_What is required_
Give the total number of lines in the data below that include "menggabungkan", and nothing else.

[Opening Supplied material section]

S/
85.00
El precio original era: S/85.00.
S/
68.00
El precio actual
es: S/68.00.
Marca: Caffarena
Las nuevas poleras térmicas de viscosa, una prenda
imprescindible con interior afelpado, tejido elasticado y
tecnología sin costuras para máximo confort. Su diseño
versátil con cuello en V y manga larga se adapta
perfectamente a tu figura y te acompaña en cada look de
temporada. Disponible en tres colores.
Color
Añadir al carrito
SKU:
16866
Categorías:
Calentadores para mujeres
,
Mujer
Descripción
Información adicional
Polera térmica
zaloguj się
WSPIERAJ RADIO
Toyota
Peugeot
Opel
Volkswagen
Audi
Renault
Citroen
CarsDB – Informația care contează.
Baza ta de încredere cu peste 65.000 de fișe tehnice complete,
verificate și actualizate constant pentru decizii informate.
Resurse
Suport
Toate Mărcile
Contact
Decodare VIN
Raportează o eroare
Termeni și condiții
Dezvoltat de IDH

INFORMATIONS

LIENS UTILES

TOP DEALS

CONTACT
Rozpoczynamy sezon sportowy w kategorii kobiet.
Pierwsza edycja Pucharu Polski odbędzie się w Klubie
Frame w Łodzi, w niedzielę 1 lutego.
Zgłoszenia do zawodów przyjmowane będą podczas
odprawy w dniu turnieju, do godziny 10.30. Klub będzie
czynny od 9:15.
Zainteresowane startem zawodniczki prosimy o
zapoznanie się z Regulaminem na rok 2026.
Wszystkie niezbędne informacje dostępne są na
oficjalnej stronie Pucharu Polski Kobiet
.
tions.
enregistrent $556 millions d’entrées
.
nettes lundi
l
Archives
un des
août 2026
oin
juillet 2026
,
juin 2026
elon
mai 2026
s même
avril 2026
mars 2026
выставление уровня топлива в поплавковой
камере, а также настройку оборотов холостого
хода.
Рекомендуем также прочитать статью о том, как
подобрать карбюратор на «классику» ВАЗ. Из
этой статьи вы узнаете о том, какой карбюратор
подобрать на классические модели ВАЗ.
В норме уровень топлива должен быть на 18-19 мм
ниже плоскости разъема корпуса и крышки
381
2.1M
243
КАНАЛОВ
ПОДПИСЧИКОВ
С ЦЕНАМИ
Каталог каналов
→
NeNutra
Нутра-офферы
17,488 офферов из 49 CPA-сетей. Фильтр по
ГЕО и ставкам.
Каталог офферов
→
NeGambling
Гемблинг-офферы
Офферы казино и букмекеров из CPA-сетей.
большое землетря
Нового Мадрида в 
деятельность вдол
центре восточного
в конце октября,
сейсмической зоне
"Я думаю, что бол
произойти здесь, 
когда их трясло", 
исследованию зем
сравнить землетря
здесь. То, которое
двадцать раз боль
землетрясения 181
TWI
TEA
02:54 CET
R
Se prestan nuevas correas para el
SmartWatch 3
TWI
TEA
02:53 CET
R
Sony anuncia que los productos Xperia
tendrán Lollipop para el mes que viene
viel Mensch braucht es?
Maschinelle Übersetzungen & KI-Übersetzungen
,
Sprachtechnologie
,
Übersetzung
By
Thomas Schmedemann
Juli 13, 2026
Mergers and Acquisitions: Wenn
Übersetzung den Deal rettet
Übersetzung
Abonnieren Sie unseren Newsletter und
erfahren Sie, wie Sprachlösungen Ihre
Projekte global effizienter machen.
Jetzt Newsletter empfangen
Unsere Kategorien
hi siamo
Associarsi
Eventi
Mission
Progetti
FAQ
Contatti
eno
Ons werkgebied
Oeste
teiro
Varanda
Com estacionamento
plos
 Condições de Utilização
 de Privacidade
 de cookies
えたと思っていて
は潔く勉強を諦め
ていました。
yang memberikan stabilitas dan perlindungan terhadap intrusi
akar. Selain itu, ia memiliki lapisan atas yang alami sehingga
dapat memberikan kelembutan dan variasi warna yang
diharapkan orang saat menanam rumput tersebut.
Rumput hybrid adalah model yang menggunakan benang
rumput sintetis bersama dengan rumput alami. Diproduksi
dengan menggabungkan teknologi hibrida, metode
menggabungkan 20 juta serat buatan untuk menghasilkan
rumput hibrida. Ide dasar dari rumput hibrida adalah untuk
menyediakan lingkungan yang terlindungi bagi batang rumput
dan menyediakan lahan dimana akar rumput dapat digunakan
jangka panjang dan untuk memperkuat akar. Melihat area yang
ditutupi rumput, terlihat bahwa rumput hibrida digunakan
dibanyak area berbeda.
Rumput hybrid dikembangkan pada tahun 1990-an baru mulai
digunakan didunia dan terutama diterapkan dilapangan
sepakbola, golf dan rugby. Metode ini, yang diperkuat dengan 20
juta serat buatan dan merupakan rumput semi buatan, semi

[Closing Supplied material section]

_Task answer_
2